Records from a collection
= = = = = = =
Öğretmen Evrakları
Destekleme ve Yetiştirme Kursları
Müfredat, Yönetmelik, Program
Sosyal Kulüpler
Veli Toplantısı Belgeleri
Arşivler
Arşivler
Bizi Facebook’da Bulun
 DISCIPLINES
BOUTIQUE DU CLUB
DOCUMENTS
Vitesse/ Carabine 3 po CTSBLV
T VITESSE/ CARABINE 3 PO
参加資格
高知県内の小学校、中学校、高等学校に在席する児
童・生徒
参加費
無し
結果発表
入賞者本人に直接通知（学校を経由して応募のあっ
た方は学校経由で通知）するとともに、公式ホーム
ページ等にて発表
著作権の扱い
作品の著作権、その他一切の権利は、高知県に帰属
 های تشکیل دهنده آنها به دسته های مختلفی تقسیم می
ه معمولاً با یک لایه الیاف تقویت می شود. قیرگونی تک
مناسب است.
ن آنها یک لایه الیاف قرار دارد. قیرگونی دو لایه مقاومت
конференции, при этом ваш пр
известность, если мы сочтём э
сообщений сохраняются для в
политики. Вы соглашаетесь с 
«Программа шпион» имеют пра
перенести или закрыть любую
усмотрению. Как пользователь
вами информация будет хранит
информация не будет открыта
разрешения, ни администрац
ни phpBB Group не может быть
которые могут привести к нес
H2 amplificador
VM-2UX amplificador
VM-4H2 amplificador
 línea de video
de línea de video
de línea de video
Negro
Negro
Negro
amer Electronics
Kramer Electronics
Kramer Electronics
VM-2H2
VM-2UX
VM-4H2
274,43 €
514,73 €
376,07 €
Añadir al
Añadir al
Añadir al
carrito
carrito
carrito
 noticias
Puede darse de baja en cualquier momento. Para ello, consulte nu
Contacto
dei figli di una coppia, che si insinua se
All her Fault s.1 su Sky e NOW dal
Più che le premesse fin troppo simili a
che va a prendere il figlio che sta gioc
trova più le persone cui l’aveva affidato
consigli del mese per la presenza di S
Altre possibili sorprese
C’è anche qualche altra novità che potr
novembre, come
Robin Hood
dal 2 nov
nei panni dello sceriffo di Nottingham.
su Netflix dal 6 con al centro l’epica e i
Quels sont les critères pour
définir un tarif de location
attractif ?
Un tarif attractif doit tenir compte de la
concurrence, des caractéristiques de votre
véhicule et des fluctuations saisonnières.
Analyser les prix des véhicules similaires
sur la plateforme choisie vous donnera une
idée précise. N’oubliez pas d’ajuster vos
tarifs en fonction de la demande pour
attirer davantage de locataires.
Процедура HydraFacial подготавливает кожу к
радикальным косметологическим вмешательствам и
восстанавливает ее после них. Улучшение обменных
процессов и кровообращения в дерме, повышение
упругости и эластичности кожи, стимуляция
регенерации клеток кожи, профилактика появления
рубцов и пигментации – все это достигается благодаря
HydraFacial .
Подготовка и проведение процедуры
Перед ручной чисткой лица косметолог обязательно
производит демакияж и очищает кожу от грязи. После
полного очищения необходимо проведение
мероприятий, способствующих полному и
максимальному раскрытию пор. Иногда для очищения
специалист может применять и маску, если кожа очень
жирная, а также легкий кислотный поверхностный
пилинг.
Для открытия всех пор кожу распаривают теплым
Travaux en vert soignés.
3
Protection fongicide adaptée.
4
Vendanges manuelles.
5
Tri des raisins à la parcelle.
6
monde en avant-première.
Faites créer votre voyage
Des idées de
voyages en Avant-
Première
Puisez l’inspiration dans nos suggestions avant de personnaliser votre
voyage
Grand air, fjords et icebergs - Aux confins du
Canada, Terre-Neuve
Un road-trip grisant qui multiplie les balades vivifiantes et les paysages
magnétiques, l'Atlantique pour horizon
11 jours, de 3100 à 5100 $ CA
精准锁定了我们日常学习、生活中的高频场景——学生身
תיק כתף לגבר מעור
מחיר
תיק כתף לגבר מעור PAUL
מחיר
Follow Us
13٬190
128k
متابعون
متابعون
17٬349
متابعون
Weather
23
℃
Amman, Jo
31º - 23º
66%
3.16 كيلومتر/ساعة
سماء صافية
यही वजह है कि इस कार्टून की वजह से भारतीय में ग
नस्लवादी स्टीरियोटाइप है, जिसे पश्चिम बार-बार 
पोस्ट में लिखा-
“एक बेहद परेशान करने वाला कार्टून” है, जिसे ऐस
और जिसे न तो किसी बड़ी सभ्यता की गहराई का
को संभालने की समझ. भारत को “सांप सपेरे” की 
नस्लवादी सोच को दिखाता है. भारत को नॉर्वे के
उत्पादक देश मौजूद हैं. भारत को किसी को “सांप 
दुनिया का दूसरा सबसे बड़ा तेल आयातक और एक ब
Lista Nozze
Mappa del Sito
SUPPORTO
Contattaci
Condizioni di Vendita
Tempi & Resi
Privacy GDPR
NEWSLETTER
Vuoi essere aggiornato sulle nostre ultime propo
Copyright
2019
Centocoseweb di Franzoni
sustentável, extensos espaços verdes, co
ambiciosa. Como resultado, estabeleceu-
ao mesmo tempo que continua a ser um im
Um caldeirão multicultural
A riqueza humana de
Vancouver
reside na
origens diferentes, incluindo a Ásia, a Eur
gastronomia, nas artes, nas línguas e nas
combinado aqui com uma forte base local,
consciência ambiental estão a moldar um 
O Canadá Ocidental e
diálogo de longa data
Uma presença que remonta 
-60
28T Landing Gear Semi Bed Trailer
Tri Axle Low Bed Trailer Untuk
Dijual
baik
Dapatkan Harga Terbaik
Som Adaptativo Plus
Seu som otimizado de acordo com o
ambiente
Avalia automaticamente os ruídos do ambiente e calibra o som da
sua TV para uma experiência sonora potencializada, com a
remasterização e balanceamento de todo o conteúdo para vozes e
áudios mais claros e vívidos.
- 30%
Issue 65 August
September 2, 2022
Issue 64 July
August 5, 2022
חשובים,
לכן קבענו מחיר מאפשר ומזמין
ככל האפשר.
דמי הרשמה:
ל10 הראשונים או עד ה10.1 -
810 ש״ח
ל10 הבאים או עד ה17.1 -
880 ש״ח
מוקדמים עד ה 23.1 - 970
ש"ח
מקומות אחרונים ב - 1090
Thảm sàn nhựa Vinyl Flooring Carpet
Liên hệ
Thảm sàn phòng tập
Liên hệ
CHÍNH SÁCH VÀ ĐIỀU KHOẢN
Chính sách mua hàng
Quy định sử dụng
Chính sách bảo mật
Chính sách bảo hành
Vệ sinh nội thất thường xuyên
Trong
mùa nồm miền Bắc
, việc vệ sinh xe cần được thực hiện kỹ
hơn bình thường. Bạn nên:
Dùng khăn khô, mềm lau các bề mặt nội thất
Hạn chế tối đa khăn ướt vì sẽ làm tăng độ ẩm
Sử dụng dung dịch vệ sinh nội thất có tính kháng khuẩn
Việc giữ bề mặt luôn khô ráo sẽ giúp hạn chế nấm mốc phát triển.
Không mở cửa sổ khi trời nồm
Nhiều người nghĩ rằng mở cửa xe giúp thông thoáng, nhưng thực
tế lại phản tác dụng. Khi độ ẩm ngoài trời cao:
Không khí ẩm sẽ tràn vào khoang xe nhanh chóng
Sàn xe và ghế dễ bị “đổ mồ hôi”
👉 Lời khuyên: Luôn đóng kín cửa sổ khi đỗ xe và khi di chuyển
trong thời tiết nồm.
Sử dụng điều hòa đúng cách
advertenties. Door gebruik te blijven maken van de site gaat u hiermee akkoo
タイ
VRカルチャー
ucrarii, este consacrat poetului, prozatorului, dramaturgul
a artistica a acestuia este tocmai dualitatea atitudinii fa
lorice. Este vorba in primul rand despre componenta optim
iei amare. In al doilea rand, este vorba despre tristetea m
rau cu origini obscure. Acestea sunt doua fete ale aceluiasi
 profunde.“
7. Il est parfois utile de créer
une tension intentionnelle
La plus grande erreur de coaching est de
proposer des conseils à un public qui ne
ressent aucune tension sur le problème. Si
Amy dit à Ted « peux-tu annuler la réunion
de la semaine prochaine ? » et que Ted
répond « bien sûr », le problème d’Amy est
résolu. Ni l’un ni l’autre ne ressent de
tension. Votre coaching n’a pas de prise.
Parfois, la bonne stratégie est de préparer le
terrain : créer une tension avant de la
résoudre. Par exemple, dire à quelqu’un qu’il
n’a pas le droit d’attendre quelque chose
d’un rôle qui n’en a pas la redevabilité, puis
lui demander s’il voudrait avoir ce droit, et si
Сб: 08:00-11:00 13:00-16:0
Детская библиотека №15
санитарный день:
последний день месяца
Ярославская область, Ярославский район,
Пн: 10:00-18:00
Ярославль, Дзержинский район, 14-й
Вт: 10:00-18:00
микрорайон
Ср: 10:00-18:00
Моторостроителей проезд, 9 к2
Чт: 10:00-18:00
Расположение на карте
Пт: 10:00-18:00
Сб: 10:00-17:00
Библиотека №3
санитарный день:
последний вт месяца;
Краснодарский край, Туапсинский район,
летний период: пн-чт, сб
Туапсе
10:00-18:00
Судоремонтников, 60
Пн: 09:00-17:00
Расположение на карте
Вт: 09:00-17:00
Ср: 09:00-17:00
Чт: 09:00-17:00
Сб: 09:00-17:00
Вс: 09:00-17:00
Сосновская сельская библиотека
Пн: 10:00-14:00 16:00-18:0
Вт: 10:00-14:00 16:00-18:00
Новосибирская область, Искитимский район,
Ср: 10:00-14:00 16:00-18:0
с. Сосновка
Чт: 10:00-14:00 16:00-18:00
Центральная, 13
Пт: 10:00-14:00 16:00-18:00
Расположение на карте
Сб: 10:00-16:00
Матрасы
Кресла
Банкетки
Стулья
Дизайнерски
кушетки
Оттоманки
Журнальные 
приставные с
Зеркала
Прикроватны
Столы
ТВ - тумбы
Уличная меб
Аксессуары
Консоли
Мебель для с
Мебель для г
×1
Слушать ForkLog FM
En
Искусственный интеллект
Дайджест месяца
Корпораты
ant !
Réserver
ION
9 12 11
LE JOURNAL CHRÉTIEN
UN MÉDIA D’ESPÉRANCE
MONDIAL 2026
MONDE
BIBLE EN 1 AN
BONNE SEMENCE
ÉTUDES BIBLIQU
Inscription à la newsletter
= = = = = = =
DIRECTIONS:
Repeat only the lines starting at the one that contains "Сб: 09:00-17:00" and ending at the last line above, exactly as written.

EXERCISE ANSWER:
Сб: 09:00-17:00
Вс: 09:00-17:00
Сосновская сельская библиотека
Пн: 10:00-14:00 16:00-18:0
Вт: 10:00-14:00 16:00-18:00
Новосибирская область, Искитимский район,
Ср: 10:00-14:00 16:00-18:0
с. Сосновка
Чт: 10:00-14:00 16:00-18:00
Центральная, 13
Пт: 10:00-14:00 16:00-18:00
Расположение на карте
Сб: 10:00-16:00
Матрасы
Кресла
Банкетки
Стулья
Дизайнерски
кушетки
Оттоманки
Журнальные 
приставные с
Зеркала
Прикроватны
Столы
ТВ - тумбы
Уличная меб
Аксессуары
Консоли
Мебель для с
Мебель для г
×1
Слушать ForkLog FM
En
Искусственный интеллект
Дайджест месяца
Корпораты
ant !
Réserver
ION
9 12 11
LE JOURNAL CHRÉTIEN
UN MÉDIA D’ESPÉRANCE
MONDIAL 2026
MONDE
BIBLE EN 1 AN
BONNE SEMENCE
ÉTUDES BIBLIQU
Inscription à la newsletter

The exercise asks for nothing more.